Fenty has been criticized for failing to involve the council and community in key appointments, including those of Schools Chancellor Michelle A. Rhee and Police Chief Cathy L. Lanier. But the ill feelings over the school closings plan have threatened to do more lasting damage and complicate the reform effort.
Only four council members -- David A. Catania (I-At Large), Jack Evans (D-Ward 2), Mary M. Cheh (D-Ward 3) and Muriel Bowser (D-Ward 4) -- joined Fenty at a news conference to announce the plan after the breakfast meeting. The mayor and Rhee said that the money saved by closing buildings could be reinvested to add art, music and foreign-language programs.

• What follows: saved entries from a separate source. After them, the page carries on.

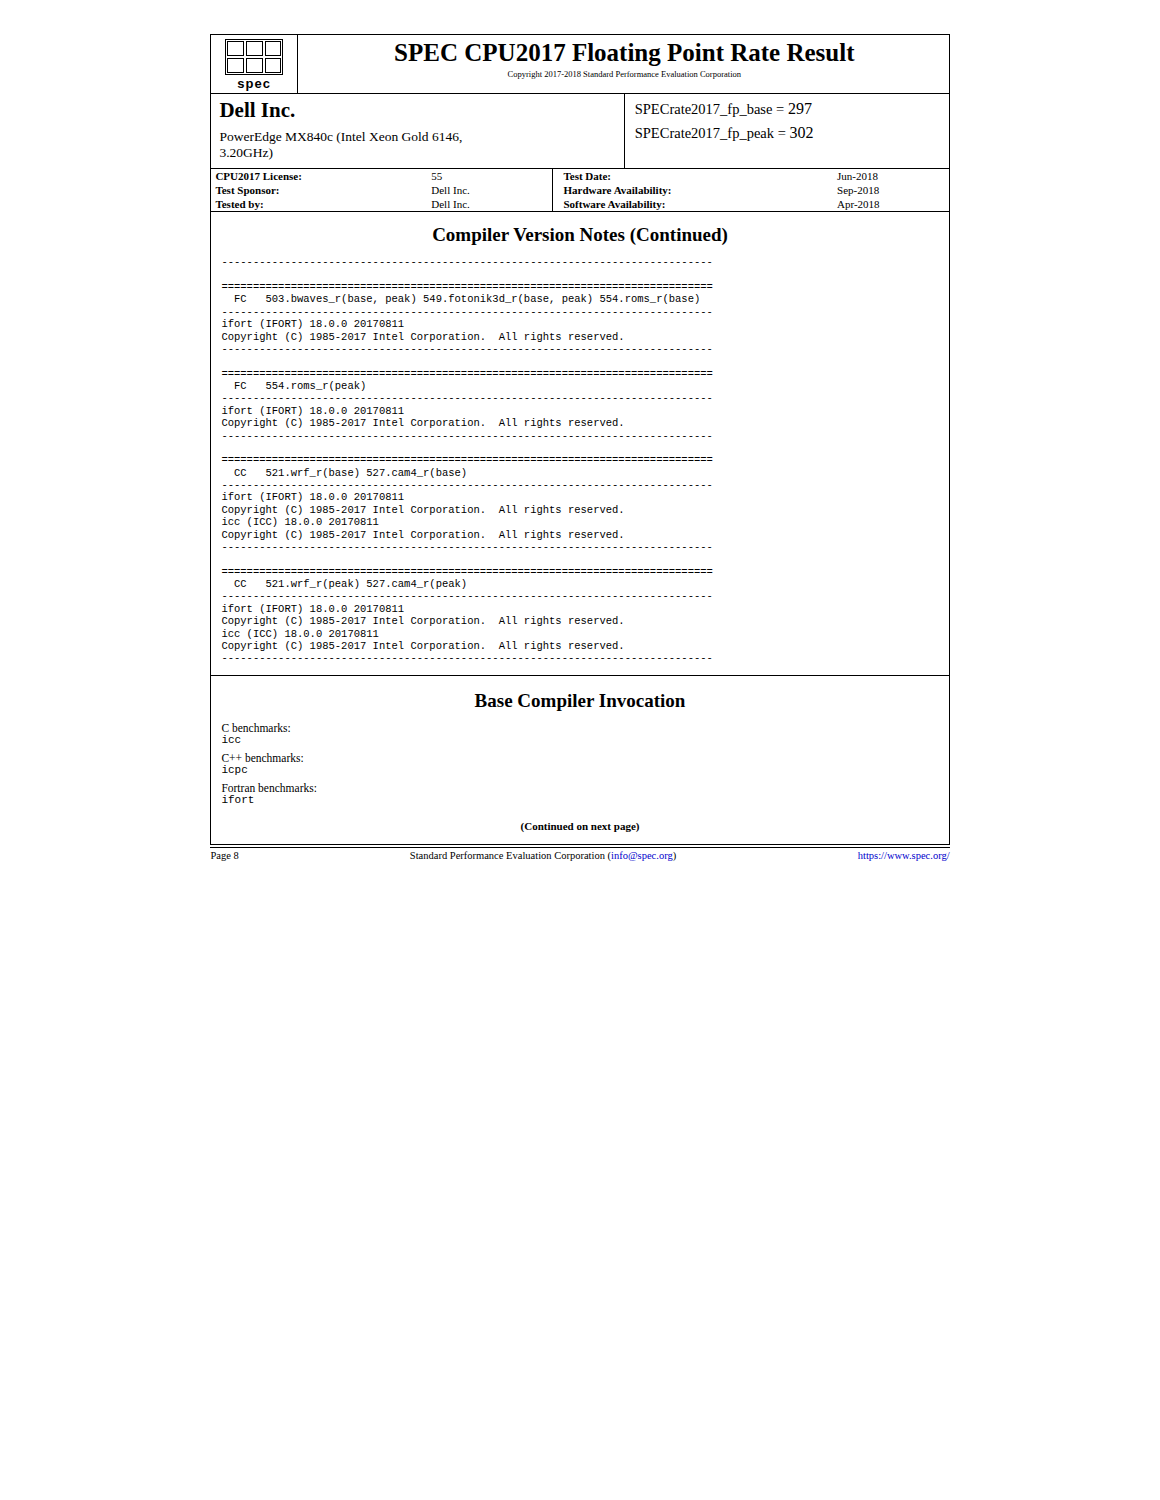spec
SPEC CPU2017 Floating Point Rate Result
Copyright 2017-2018 Standard Performance Evaluation Corporation
Dell Inc.
PowerEdge MX840c (Intel Xeon Gold 6146,
3.20GHz)
SPECrate2017_fp_base = 297
SPECrate2017_fp_peak = 302
| CPU2017 License: | 55 | | Test Date: | Jun-2018 |
| Test Sponsor: | Dell Inc. | | Hardware Availability: | Sep-2018 |
| Tested by: | Dell Inc. | | Software Availability: | Apr-2018 |
Compiler Version Notes (Continued)
------------------------------------------------------------------------------

==============================================================================
  FC   503.bwaves_r(base, peak) 549.fotonik3d_r(base, peak) 554.roms_r(base)
------------------------------------------------------------------------------
ifort (IFORT) 18.0.0 20170811
Copyright (C) 1985-2017 Intel Corporation.  All rights reserved.
------------------------------------------------------------------------------

==============================================================================
  FC   554.roms_r(peak)
------------------------------------------------------------------------------
ifort (IFORT) 18.0.0 20170811
Copyright (C) 1985-2017 Intel Corporation.  All rights reserved.
------------------------------------------------------------------------------

==============================================================================
  CC   521.wrf_r(base) 527.cam4_r(base)
------------------------------------------------------------------------------
ifort (IFORT) 18.0.0 20170811
Copyright (C) 1985-2017 Intel Corporation.  All rights reserved.
icc (ICC) 18.0.0 20170811
Copyright (C) 1985-2017 Intel Corporation.  All rights reserved.
------------------------------------------------------------------------------

==============================================================================
  CC   521.wrf_r(peak) 527.cam4_r(peak)
------------------------------------------------------------------------------
ifort (IFORT) 18.0.0 20170811
Copyright (C) 1985-2017 Intel Corporation.  All rights reserved.
icc (ICC) 18.0.0 20170811
Copyright (C) 1985-2017 Intel Corporation.  All rights reserved.
------------------------------------------------------------------------------
Base Compiler Invocation
C benchmarks:
icc
C++ benchmarks:
icpc
Fortran benchmarks:
ifort
(Continued on next page)
Page 8
Standard Performance Evaluation Corporation (info@spec.org)
https://www.spec.org/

The turnout of council members was far sparser than the nine who stood by Fenty in January when he announced that he intended to take over the schools.
Even Fenty's solid supporters found it difficult to back him unconditionally. Two days after the news conference, Evans joined parents to publicly air their concerns about the potential closing of Shaw Junior High School. "I don't feel left out," as others may feel, Evans said. "The bigger issue is our children."

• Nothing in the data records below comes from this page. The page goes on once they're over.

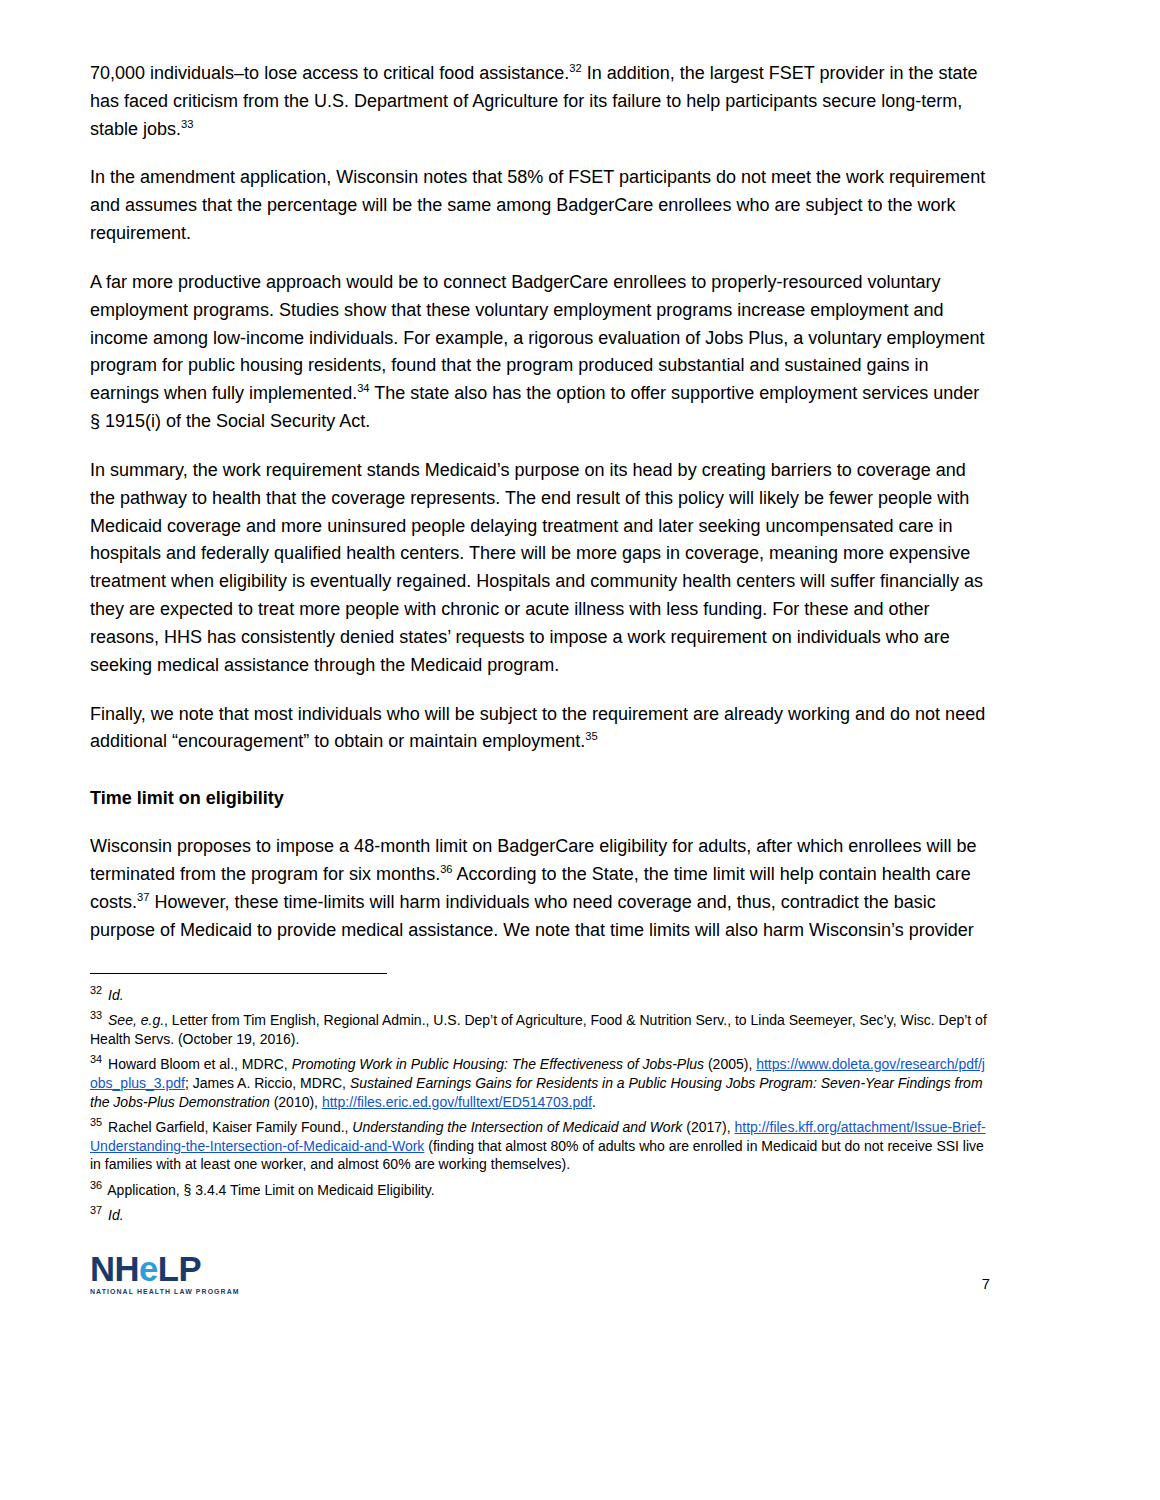70,000 individuals–to lose access to critical food assistance.32 In addition, the largest FSET provider in the state has faced criticism from the U.S. Department of Agriculture for its failure to help participants secure long-term, stable jobs.33
In the amendment application, Wisconsin notes that 58% of FSET participants do not meet the work requirement and assumes that the percentage will be the same among BadgerCare enrollees who are subject to the work requirement.
A far more productive approach would be to connect BadgerCare enrollees to properly-resourced voluntary employment programs. Studies show that these voluntary employment programs increase employment and income among low-income individuals. For example, a rigorous evaluation of Jobs Plus, a voluntary employment program for public housing residents, found that the program produced substantial and sustained gains in earnings when fully implemented.34 The state also has the option to offer supportive employment services under § 1915(i) of the Social Security Act.
In summary, the work requirement stands Medicaid’s purpose on its head by creating barriers to coverage and the pathway to health that the coverage represents. The end result of this policy will likely be fewer people with Medicaid coverage and more uninsured people delaying treatment and later seeking uncompensated care in hospitals and federally qualified health centers. There will be more gaps in coverage, meaning more expensive treatment when eligibility is eventually regained. Hospitals and community health centers will suffer financially as they are expected to treat more people with chronic or acute illness with less funding. For these and other reasons, HHS has consistently denied states’ requests to impose a work requirement on individuals who are seeking medical assistance through the Medicaid program.
Finally, we note that most individuals who will be subject to the requirement are already working and do not need additional “encouragement” to obtain or maintain employment.35
Time limit on eligibility
Wisconsin proposes to impose a 48-month limit on BadgerCare eligibility for adults, after which enrollees will be terminated from the program for six months.36 According to the State, the time limit will help contain health care costs.37 However, these time-limits will harm individuals who need coverage and, thus, contradict the basic purpose of Medicaid to provide medical assistance. We note that time limits will also harm Wisconsin’s provider
32 Id.
33 See, e.g., Letter from Tim English, Regional Admin., U.S. Dep’t of Agriculture, Food & Nutrition Serv., to Linda Seemeyer, Sec’y, Wisc. Dep’t of Health Servs. (October 19, 2016).
34 Howard Bloom et al., MDRC, Promoting Work in Public Housing: The Effectiveness of Jobs-Plus (2005), https://www.doleta.gov/research/pdf/jobs_plus_3.pdf; James A. Riccio, MDRC, Sustained Earnings Gains for Residents in a Public Housing Jobs Program: Seven-Year Findings from the Jobs-Plus Demonstration (2010), http://files.eric.ed.gov/fulltext/ED514703.pdf.
35 Rachel Garfield, Kaiser Family Found., Understanding the Intersection of Medicaid and Work (2017), http://files.kff.org/attachment/Issue-Brief-Understanding-the-Intersection-of-Medicaid-and-Work (finding that almost 80% of adults who are enrolled in Medicaid but do not receive SSI live in families with at least one worker, and almost 60% are working themselves).
36 Application, § 3.4.4 Time Limit on Medicaid Eligibility.
37 Id.
NHe LP
NATIONAL HEALTH LAW PROGRAM
7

Clarence Cherry, who has two children at John Burroughs Elementary, slated to close, said he and other parents were shocked by Fenty's announcement because the mayor had visited the school last year and seemed supportive. "It really doesn't matter how we feel, obviously," said Cherry, president of the school's Parent-Teacher Association. "It puts a question mark on the leadership we elected for the city."
Although the council cannot vote directly on the school closings, it will vote Dec. 11 on Rhee's request for $81 million in supplemental funds to carry out the closings and partially cover a projected deficit. During an education oversight hearing Thursday, council members struck a confrontational tone with Rhee, asking her to explain how she chose the schools to be closed.